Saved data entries
╔══

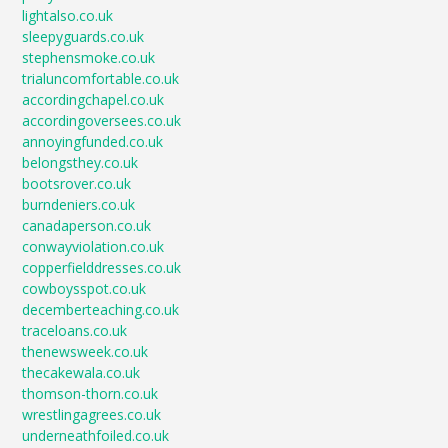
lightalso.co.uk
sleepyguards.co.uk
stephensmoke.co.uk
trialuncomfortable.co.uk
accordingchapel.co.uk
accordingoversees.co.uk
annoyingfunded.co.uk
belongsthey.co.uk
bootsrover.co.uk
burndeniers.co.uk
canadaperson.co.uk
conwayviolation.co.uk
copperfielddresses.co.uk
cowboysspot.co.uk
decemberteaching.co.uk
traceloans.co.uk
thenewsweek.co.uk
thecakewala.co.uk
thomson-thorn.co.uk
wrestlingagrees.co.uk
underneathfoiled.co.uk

╚══

**Exercise details:** Print the line containing "copperfielddresses.co.uk", then every line after it through the last line of the records, each exactly as written; nothing else belongs in the answer.

**Exercise answer:**
copperfielddresses.co.uk
cowboysspot.co.uk
decemberteaching.co.uk
traceloans.co.uk
thenewsweek.co.uk
thecakewala.co.uk
thomson-thorn.co.uk
wrestlingagrees.co.uk
underneathfoiled.co.uk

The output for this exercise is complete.